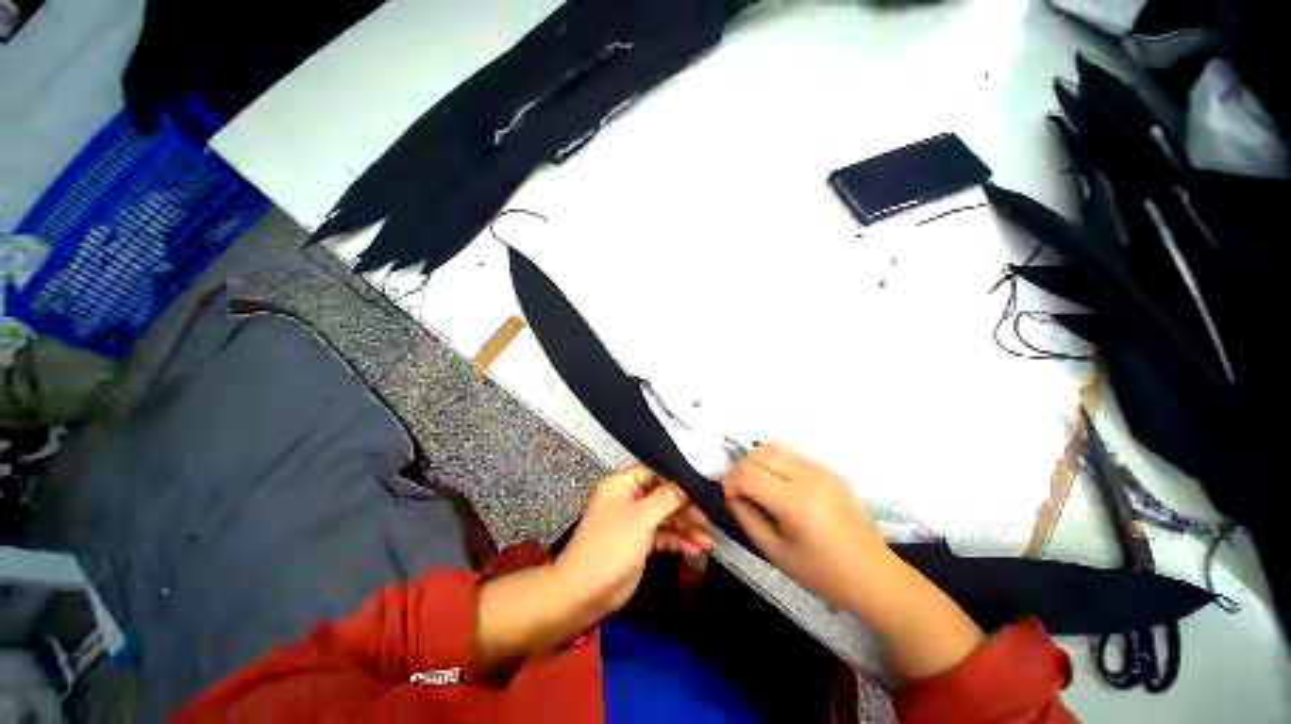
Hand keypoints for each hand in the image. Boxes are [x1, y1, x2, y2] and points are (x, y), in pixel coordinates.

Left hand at [475, 468, 709, 678]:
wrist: (585, 593)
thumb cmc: (611, 546)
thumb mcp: (641, 517)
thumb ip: (667, 498)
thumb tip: (686, 485)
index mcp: (622, 485)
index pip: (655, 474)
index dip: (677, 481)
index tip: (702, 489)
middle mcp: (629, 499)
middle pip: (663, 497)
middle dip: (686, 509)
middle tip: (710, 519)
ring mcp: (635, 522)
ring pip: (666, 518)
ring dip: (686, 528)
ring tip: (708, 542)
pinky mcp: (640, 543)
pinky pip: (663, 536)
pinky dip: (678, 541)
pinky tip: (695, 550)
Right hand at [722, 443, 885, 606]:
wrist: (873, 574)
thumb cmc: (823, 573)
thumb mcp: (776, 554)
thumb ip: (747, 520)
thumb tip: (732, 497)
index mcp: (796, 502)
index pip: (748, 474)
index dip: (730, 483)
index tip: (730, 499)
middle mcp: (808, 477)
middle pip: (757, 455)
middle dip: (740, 471)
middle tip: (739, 493)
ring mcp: (820, 469)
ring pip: (772, 448)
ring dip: (756, 462)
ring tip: (756, 484)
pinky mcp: (828, 469)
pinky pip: (791, 453)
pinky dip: (774, 461)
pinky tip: (776, 482)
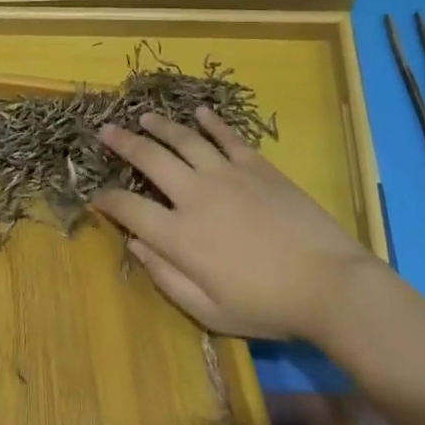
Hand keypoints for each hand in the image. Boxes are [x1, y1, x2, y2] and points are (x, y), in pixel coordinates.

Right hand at [92, 108, 376, 342]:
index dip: (108, 200)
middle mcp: (195, 195)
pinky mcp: (256, 164)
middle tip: (106, 130)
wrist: (327, 283)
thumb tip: (136, 244)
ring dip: (160, 125)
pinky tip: (200, 113)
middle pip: (150, 159)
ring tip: (144, 116)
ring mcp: (227, 173)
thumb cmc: (267, 305)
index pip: (130, 209)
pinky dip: (211, 122)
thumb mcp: (210, 311)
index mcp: (180, 235)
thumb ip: (167, 277)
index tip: (96, 194)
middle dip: (123, 143)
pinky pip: (227, 136)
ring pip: (184, 139)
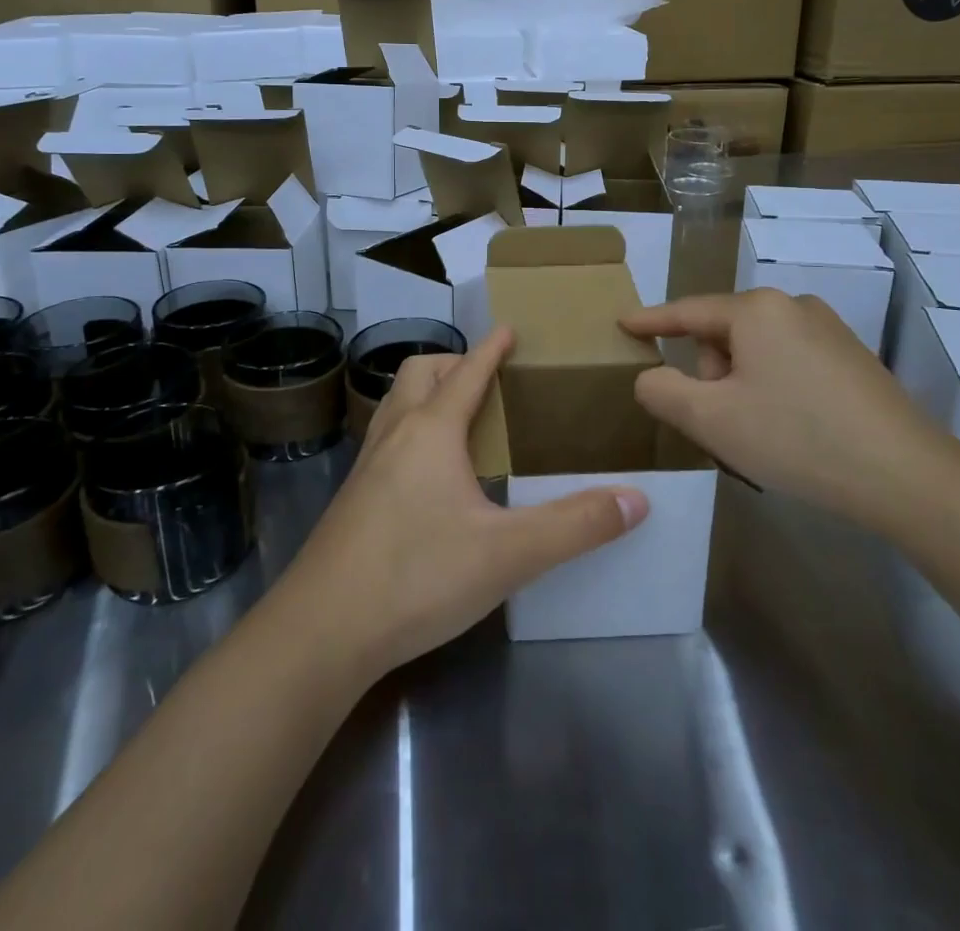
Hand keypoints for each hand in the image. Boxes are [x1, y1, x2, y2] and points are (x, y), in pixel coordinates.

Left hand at [279, 328, 648, 677]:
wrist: (322, 630)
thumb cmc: (418, 576)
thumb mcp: (508, 554)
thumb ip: (575, 525)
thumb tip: (637, 499)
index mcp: (431, 431)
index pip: (467, 372)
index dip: (490, 349)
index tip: (507, 329)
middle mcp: (394, 435)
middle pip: (418, 373)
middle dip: (452, 363)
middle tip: (486, 378)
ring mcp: (366, 466)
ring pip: (395, 404)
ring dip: (426, 394)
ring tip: (458, 417)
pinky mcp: (352, 498)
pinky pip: (384, 439)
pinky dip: (410, 430)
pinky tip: (426, 474)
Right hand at [621, 290, 959, 530]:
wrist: (906, 475)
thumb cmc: (795, 438)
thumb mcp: (711, 419)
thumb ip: (662, 391)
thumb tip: (652, 376)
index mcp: (755, 310)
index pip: (687, 311)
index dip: (650, 320)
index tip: (623, 323)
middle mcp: (792, 306)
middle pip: (724, 333)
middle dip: (711, 373)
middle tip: (721, 423)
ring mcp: (828, 329)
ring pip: (757, 350)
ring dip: (741, 384)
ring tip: (758, 434)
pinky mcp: (852, 357)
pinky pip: (789, 362)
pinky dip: (773, 388)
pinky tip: (792, 429)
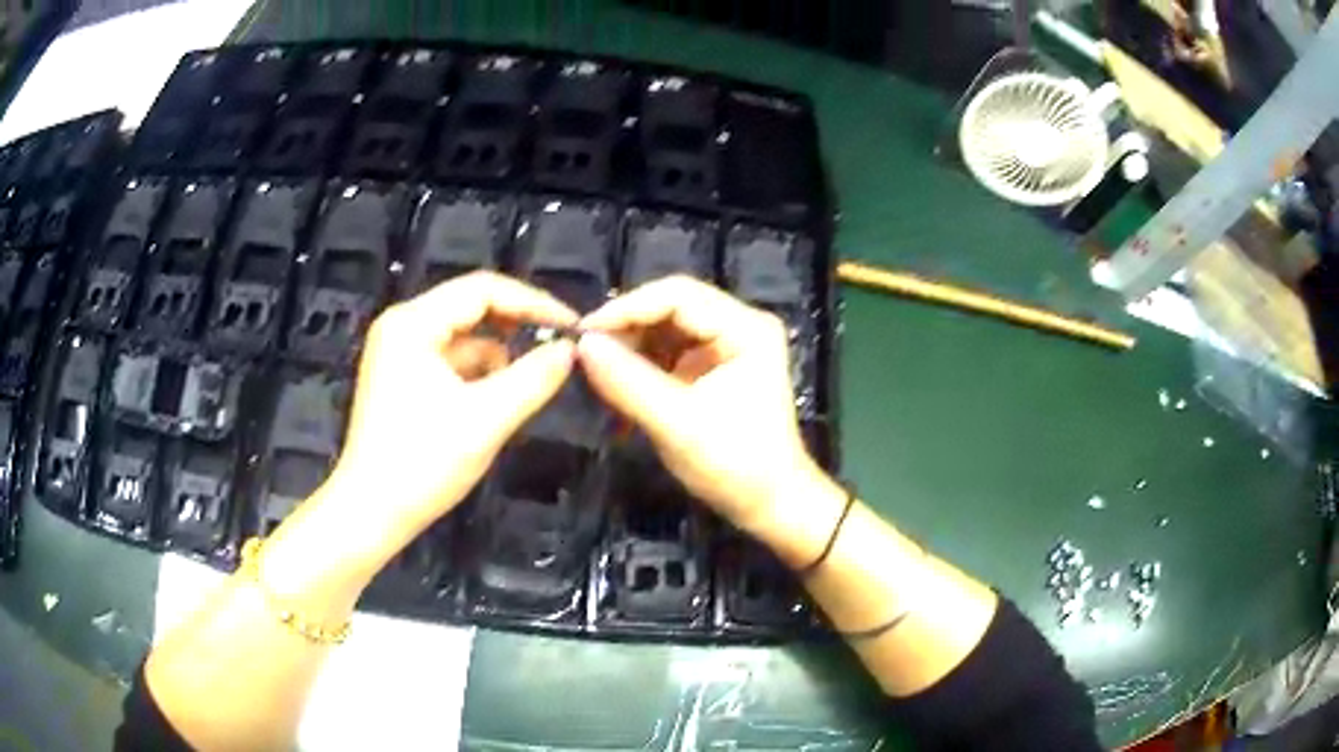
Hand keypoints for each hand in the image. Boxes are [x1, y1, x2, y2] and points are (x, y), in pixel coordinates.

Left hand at [322, 271, 577, 545]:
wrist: (371, 514)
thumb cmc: (422, 464)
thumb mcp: (486, 420)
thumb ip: (533, 378)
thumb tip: (570, 350)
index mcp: (413, 323)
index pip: (483, 289)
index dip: (533, 302)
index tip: (574, 326)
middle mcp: (402, 326)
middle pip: (472, 308)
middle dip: (516, 328)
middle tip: (560, 349)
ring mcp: (399, 352)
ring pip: (464, 338)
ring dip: (498, 357)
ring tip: (528, 386)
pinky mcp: (402, 378)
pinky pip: (451, 361)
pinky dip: (478, 375)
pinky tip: (496, 403)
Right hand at [577, 276, 825, 540]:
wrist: (770, 505)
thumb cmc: (735, 466)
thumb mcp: (677, 424)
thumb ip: (629, 382)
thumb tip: (582, 345)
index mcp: (746, 328)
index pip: (678, 295)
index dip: (627, 308)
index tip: (583, 333)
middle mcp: (739, 325)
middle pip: (671, 307)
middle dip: (626, 328)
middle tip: (584, 353)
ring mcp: (726, 346)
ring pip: (665, 328)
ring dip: (630, 347)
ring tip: (595, 370)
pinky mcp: (713, 367)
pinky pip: (668, 352)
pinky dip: (641, 365)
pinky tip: (616, 384)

## REQUIREMENT
Your answer should be the exact lines above from the one containing "index tip: (623, 323)" through the one containing "ring dip: (498, 357)", with both end lines kept and the pictures removed, please.

## PROBLEM SOLUTION
index tip: (623, 323)
middle mcp: (792, 306)
middle pip: (724, 333)
middle dip: (711, 373)
middle tip: (721, 423)
ring mcp: (828, 329)
ring pip: (757, 350)
ring dip: (741, 384)
ring tip: (758, 434)
pinky mcp: (852, 357)
pinky pip: (789, 362)
pinky dip: (773, 388)
pinky tip: (792, 429)
Hand keypoints for each hand in the image. Boxes are [x1, y1, x2, y2] and points are (x, y), in pixel coordinates.

Left hand at [322, 271, 577, 545]:
wrist: (371, 514)
thumb cmc: (422, 464)
thumb mcp: (486, 420)
thumb ip: (533, 378)
thumb tip: (570, 350)
index mcp: (413, 323)
index pip: (483, 289)
index dip: (533, 302)
index tip: (574, 326)
middle mcp: (402, 326)
middle pip: (472, 308)
middle dip: (516, 328)
middle tip: (560, 349)
ring mcp: (399, 352)
ring pip: (464, 338)
ring dip: (498, 357)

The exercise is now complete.